Reproduce the material below line for line, keeping every character unchanged.
(Beginning of GIVEN DATA)
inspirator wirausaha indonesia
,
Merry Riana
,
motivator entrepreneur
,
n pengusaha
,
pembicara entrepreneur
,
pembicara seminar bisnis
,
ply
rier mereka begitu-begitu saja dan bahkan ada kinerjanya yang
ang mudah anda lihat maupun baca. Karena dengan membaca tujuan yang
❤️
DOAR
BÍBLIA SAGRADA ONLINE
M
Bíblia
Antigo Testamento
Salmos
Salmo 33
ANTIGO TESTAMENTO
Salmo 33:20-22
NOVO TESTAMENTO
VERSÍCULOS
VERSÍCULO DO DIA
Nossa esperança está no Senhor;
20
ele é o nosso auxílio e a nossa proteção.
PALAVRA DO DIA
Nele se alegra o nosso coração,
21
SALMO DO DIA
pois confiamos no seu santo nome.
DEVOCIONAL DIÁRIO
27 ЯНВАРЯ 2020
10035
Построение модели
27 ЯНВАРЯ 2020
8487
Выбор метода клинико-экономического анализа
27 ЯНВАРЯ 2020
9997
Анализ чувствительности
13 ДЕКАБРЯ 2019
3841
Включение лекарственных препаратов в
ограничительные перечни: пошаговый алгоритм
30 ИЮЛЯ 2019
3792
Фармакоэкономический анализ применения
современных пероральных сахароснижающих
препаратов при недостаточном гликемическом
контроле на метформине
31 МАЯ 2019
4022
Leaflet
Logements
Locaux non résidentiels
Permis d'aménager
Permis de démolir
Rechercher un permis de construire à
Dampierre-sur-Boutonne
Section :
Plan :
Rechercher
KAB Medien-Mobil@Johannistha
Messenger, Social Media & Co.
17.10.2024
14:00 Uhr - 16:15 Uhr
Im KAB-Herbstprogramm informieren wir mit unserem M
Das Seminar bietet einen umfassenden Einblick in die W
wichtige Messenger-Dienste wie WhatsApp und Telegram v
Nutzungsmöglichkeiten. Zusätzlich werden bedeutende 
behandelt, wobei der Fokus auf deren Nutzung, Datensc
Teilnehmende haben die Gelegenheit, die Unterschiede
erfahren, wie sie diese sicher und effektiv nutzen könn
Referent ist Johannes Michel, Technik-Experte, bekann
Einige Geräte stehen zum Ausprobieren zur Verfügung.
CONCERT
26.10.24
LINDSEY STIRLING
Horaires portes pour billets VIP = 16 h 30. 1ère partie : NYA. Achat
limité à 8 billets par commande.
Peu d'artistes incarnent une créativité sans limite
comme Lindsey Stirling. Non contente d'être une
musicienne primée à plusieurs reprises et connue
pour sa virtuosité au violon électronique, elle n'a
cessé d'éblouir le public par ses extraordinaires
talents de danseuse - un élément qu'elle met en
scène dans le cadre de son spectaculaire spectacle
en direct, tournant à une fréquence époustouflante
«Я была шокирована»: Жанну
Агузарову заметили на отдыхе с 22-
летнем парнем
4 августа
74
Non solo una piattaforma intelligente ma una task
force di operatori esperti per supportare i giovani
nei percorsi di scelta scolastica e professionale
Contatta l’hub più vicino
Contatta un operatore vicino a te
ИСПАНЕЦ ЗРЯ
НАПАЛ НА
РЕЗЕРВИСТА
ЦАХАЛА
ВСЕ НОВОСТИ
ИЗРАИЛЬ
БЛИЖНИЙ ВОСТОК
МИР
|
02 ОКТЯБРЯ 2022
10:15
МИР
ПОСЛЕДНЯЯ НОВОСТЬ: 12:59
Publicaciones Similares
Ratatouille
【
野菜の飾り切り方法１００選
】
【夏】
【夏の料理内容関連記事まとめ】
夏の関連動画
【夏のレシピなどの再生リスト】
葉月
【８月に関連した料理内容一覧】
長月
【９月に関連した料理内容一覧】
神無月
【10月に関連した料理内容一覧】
(End of GIVEN DATA)
▸ **RESPONSE**:
inspirator wirausaha indonesia
,
Merry Riana
,
motivator entrepreneur
,
n pengusaha
,
pembicara entrepreneur
,
pembicara seminar bisnis
,
ply
rier mereka begitu-begitu saja dan bahkan ada kinerjanya yang
ang mudah anda lihat maupun baca. Karena dengan membaca tujuan yang
❤️
DOAR
BÍBLIA SAGRADA ONLINE
M
Bíblia
Antigo Testamento
Salmos
Salmo 33
ANTIGO TESTAMENTO
Salmo 33:20-22
NOVO TESTAMENTO
VERSÍCULOS
VERSÍCULO DO DIA
Nossa esperança está no Senhor;
20
ele é o nosso auxílio e a nossa proteção.
PALAVRA DO DIA
Nele se alegra o nosso coração,
21
SALMO DO DIA
pois confiamos no seu santo nome.
DEVOCIONAL DIÁRIO
27 ЯНВАРЯ 2020
10035
Построение модели
27 ЯНВАРЯ 2020
8487
Выбор метода клинико-экономического анализа
27 ЯНВАРЯ 2020
9997
Анализ чувствительности
13 ДЕКАБРЯ 2019
3841
Включение лекарственных препаратов в
ограничительные перечни: пошаговый алгоритм
30 ИЮЛЯ 2019
3792
Фармакоэкономический анализ применения
современных пероральных сахароснижающих
препаратов при недостаточном гликемическом
контроле на метформине
31 МАЯ 2019
4022
Leaflet
Logements
Locaux non résidentiels
Permis d'aménager
Permis de démolir
Rechercher un permis de construire à
Dampierre-sur-Boutonne
Section :
Plan :
Rechercher
KAB Medien-Mobil@Johannistha
Messenger, Social Media & Co.
17.10.2024
14:00 Uhr - 16:15 Uhr
Im KAB-Herbstprogramm informieren wir mit unserem M
Das Seminar bietet einen umfassenden Einblick in die W
wichtige Messenger-Dienste wie WhatsApp und Telegram v
Nutzungsmöglichkeiten. Zusätzlich werden bedeutende 
behandelt, wobei der Fokus auf deren Nutzung, Datensc
Teilnehmende haben die Gelegenheit, die Unterschiede
erfahren, wie sie diese sicher und effektiv nutzen könn
Referent ist Johannes Michel, Technik-Experte, bekann
Einige Geräte stehen zum Ausprobieren zur Verfügung.
CONCERT
26.10.24
LINDSEY STIRLING
Horaires portes pour billets VIP = 16 h 30. 1ère partie : NYA. Achat
limité à 8 billets par commande.
Peu d'artistes incarnent une créativité sans limite
comme Lindsey Stirling. Non contente d'être une
musicienne primée à plusieurs reprises et connue
pour sa virtuosité au violon électronique, elle n'a
cessé d'éblouir le public par ses extraordinaires
talents de danseuse - un élément qu'elle met en
scène dans le cadre de son spectaculaire spectacle
en direct, tournant à une fréquence époustouflante
«Я была шокирована»: Жанну
Агузарову заметили на отдыхе с 22-
летнем парнем
4 августа
74
Non solo una piattaforma intelligente ma una task
force di operatori esperti per supportare i giovani
nei percorsi di scelta scolastica e professionale
Contatta l’hub più vicino
Contatta un operatore vicino a te
ИСПАНЕЦ ЗРЯ
НАПАЛ НА
РЕЗЕРВИСТА
ЦАХАЛА
ВСЕ НОВОСТИ
ИЗРАИЛЬ
БЛИЖНИЙ ВОСТОК
МИР
|
02 ОКТЯБРЯ 2022
10:15
МИР
ПОСЛЕДНЯЯ НОВОСТЬ: 12:59
Publicaciones Similares
Ratatouille
【
野菜の飾り切り方法１００選
】
【夏】
【夏の料理内容関連記事まとめ】
夏の関連動画
【夏のレシピなどの再生リスト】
葉月
【８月に関連した料理内容一覧】
長月
【９月に関連した料理内容一覧】
神無月
【10月に関連した料理内容一覧】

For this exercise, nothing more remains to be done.